##### EXTRAIT SOURCE
II. DES GRANDS PROGRAMMES CAPACITAIRES STRATÉGIQUES POUR ACCOMPAGNER NOTRE REMONTÉE EN PUISSANCE
Les rapporteurs avaient eu l'occasion l'année dernière de rappeler que la LPM 2024-2030 adoptée en août 2023 avait été calibrée au plus juste voire en-deçà des besoins réels pour ce qui concerne plusieurs programmes d'intérêt majeur. Ils avaient donc indiqué « que la question du format même de la LPM ne pourra pas être très longtemps ignorée ». Ils ne peuvent, dans ces conditions, que se réjouir d'une actualisation de la LPM prévoyant de nouveaux moyens.
Cette actualisation de la LPM devra permettre de tirer les conclusions de la fin de l'ambiguïté majeure du texte initial de 2023 qui en réalité ne tranchait pas véritablement la question de l'avenir de la menace russe ni celle du format des armées. Les déclarations du chef d'état-major des armées lors de ses auditions au Parlement sont venues lever tout doute sur la réalité de cette menace dans le prolongement de la révision de la revue nationale stratégique publiée en juillet 2025.
##########
##### MATÉRIEL FOURNI
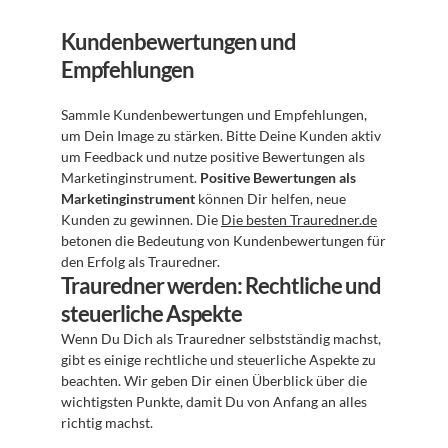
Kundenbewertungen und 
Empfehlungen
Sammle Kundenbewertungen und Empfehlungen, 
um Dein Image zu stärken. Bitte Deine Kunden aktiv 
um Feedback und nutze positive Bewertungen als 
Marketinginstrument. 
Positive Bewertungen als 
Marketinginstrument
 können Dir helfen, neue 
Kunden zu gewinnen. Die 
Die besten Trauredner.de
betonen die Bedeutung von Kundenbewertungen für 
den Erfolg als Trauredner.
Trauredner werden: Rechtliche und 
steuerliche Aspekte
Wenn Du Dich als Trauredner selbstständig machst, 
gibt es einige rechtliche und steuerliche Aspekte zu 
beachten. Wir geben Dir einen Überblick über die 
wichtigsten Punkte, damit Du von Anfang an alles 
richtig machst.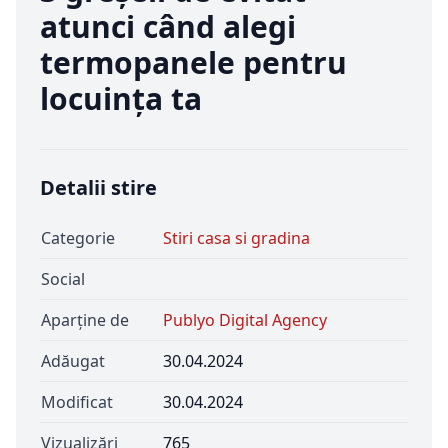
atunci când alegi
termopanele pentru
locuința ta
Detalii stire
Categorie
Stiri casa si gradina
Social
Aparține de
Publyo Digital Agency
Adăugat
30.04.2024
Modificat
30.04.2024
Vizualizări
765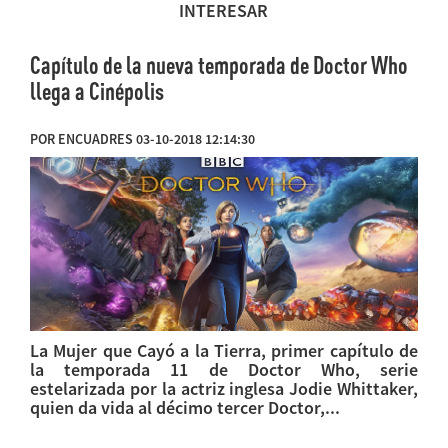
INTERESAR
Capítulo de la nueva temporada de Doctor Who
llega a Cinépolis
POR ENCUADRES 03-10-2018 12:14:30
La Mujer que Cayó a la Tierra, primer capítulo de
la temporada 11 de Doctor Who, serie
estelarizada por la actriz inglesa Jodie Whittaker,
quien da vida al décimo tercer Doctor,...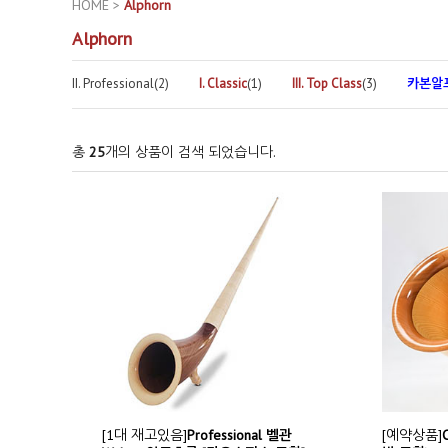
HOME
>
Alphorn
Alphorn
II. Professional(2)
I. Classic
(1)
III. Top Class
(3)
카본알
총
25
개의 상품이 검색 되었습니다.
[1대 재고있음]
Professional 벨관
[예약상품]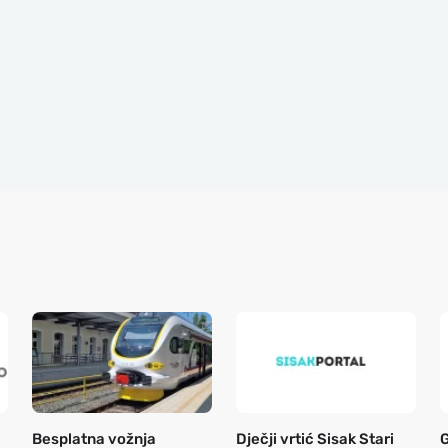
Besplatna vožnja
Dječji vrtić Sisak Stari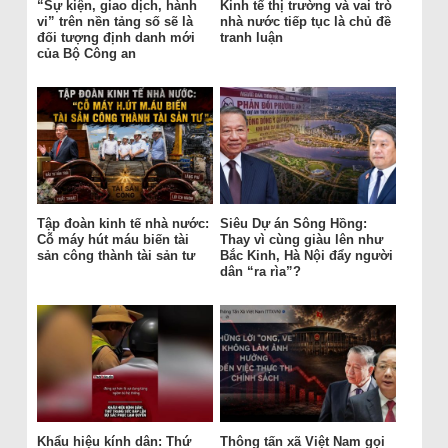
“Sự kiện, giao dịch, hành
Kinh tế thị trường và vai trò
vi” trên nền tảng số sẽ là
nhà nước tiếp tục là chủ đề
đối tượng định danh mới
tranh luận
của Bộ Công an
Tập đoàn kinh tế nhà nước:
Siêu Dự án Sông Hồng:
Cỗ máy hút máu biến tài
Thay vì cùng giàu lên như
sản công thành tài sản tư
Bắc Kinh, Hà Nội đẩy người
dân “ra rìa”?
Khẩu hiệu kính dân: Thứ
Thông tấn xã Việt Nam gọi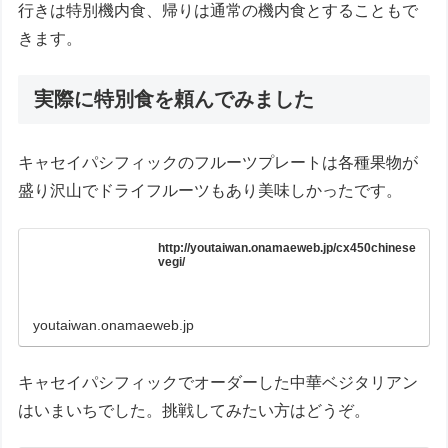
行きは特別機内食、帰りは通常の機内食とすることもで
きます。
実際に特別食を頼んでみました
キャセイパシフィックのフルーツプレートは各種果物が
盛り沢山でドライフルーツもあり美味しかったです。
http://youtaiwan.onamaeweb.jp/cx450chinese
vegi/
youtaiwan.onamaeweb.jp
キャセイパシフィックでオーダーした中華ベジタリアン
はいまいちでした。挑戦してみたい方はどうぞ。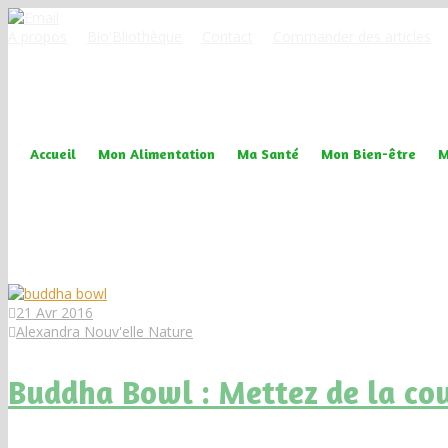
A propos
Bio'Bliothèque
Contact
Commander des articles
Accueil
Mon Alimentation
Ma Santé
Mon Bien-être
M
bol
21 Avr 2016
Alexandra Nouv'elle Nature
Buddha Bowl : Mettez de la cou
##########
##### MATÉRIEL FOURNI
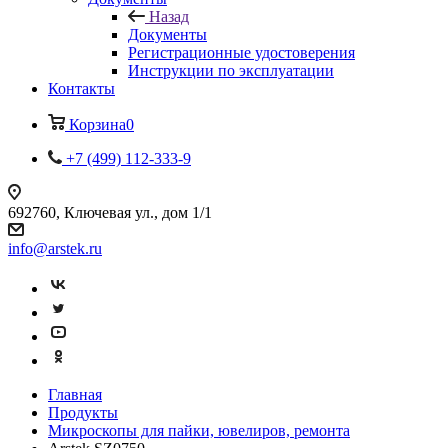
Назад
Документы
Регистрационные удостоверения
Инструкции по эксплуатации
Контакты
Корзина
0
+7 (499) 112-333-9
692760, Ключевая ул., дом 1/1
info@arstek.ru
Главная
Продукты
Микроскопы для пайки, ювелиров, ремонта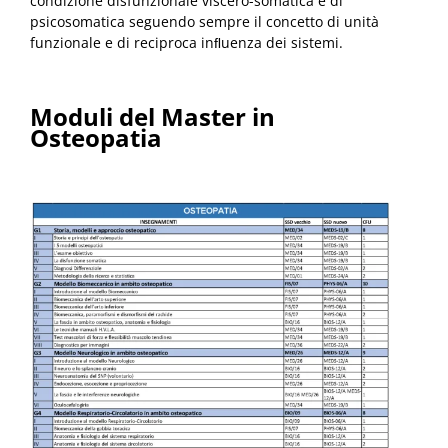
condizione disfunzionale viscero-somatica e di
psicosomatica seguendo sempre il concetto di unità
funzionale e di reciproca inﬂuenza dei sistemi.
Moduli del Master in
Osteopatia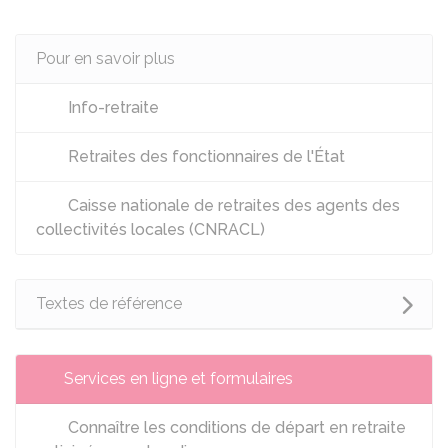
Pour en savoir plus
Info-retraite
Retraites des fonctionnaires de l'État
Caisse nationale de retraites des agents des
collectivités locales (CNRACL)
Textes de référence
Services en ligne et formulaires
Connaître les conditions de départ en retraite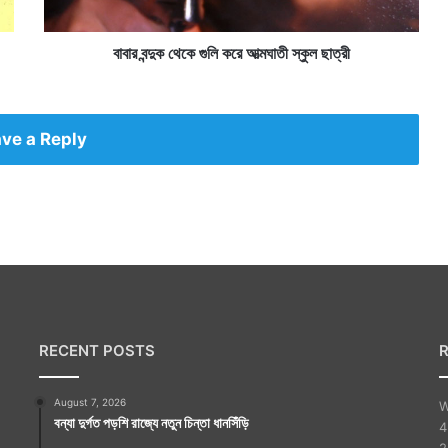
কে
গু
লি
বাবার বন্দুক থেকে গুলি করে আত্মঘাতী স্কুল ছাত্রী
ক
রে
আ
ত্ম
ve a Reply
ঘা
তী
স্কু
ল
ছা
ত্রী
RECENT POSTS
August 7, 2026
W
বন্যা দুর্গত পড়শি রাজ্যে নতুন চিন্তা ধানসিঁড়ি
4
##########
* [TÂCHES À RÉALISER]:
1. D'après l'extrait sur la LPM, à quelle date la révision de la revue nationale stratégique a-t-elle été publiée ?
2. Recopiez le passage de l'extrait sur la LPM compris entre « II. DES GRANDS » et « de nouveaux moyens. », bornes incluses.

* [RÉPONSES ATTENDUES]:
1. En juillet 2025.

2.
II. DES GRANDS PROGRAMMES CAPACITAIRES STRATÉGIQUES POUR ACCOMPAGNER NOTRE REMONTÉE EN PUISSANCE
Les rapporteurs avaient eu l'occasion l'année dernière de rappeler que la LPM 2024-2030 adoptée en août 2023 avait été calibrée au plus juste voire en-deçà des besoins réels pour ce qui concerne plusieurs programmes d'intérêt majeur. Ils avaient donc indiqué « que la question du format même de la LPM ne pourra pas être très longtemps ignorée ». Ils ne peuvent, dans ces conditions, que se réjouir d'une actualisation de la LPM prévoyant de nouveaux moyens.